"A Night of Terror," A Lost Gothic Fragment

For today’s hardened audiences, "A Night of Terror" may fail to terrify, but that doesn’t mean it isn’t an entertaining read. Gothic horror--be it in teen vampire novels or Poe’s short stories—seem to captivate audiences in every generation. It reminds us that the world is a scary place, but even as it reminds us that there are monsters it also gives us hope that monsters can be beaten.

In "A Night of Terror," the monsters are simultaneously grotesque and all too human. The trappings of the gothic trope appear in spades: a dark and stormy night, a masked villain, a beautiful woman, and an everyday heroine. In this case, the heroine is a respectable midwife called away to help with a mysterious labor. Despite the incompleteness of the story, or perhaps because of it, all of the slightly cliché elements come together in a way that is bizarre and unsettling. Like many gothic novels, it contains within it something unheimlich. After all, what is more immediate, more domestic, than a birth? And what more perverse than the death of an infant? Even incomplete, the tale is arresting. The ending in the editor’s note, while enlightening, isn’t necessary to enjoy the story.

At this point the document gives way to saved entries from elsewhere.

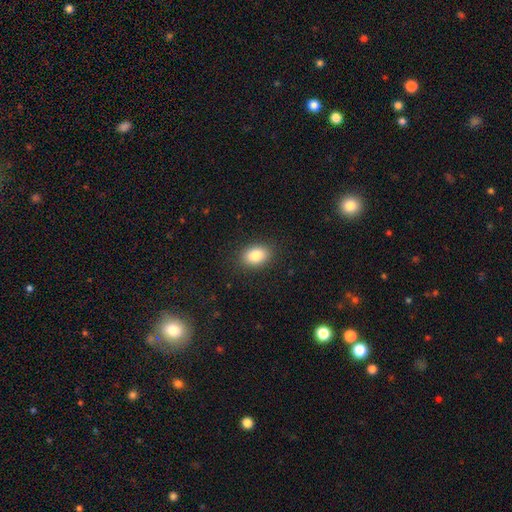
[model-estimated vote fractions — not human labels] Q: Smooth or featured?
A: smooth (84%); runner-up: star or artifact (9%)
Q: How rounded?
A: in between (79%); runner-up: round (20%)
Q: Merging?
A: none (88%); runner-up: minor disturbance (8%)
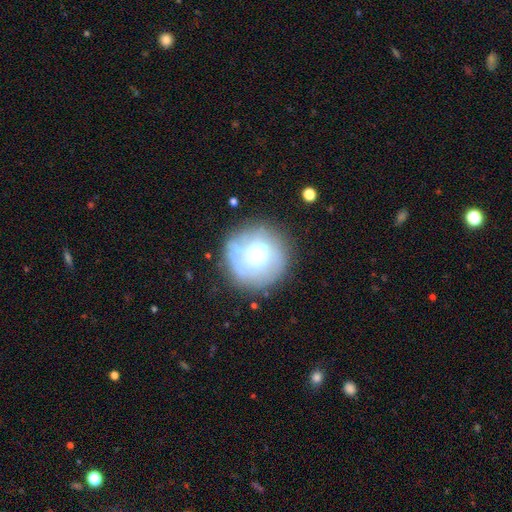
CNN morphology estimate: Smooth or featured?
  - smooth: 52% *
  - featured or disk: 37%
  - star or artifact: 11%
How rounded?
  - round: 93% *
  - in between: 6%
  - cigar-shaped: 1%
Merging?
  - none: 71% *
  - minor disturbance: 16%
  - major disturbance: 9%
  - merger: 4%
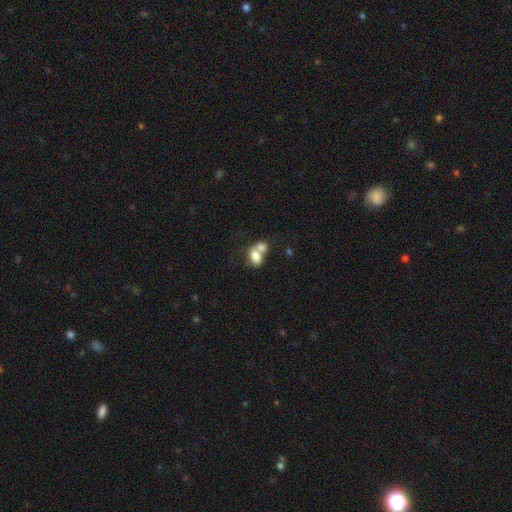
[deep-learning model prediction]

The incompleteness provides a puzzle for the reader, who must guess the plot without being given much in the way of backstory or even motivations.

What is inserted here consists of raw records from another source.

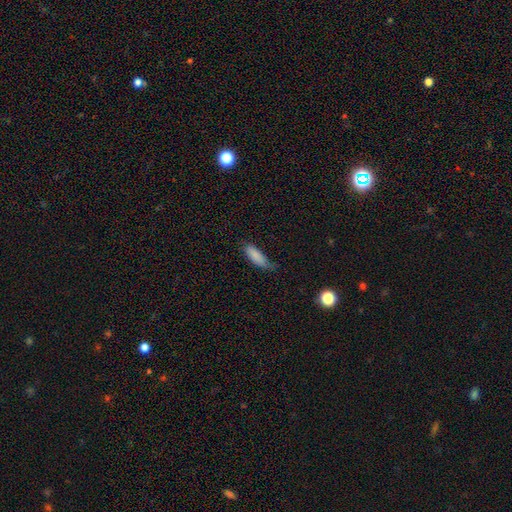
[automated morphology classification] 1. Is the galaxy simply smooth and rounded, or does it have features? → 85% smooth, 8% featured or disk, 7% star or artifact.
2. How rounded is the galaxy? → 61% in between, 37% cigar-shaped, 2% round.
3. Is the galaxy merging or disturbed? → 51% none, 37% minor disturbance, 10% major disturbance, 2% merger.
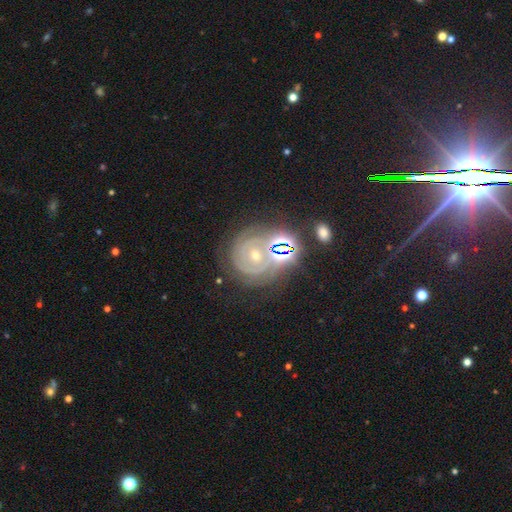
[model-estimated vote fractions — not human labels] Smooth or featured: featured or disk — 79% (star or artifact — 12%)
Edge-on disk: no — 97% (yes — 3%)
Bar: no — 64% (weak — 25%)
Spiral arms: yes — 95% (no — 5%)
Spiral winding: tight — 79% (medium — 17%)
Spiral arm count: 2 — 44% (3 — 22%)
Bulge size: small — 57% (moderate — 39%)
Merging: none — 67% (minor disturbance — 17%)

Entertainment aside, the tale gives hints of a world that was more real and far more sordid than the fantasia of the story. The story takes place in a world where illegitimacy could destroy a woman and a child, though not always as literally as in the story. The masked “villain,” while seemingly cruel, is a product of a system that left few options for the product of “sin.” And yet, the story clearly shows the depravity lies not in the child but in the destruction of the innocent.

Perhaps as interesting as the piece itself is the fact the novel it was to be a part of was never published. This publication of the story was aborted for some reason, and it lies forgotten, nestled inside the pages of a periodical. Far from the dry essays or poems about trees, “A Night of Terror” is a choice morsel of the macabre that today’s readers would find easy to indulge in.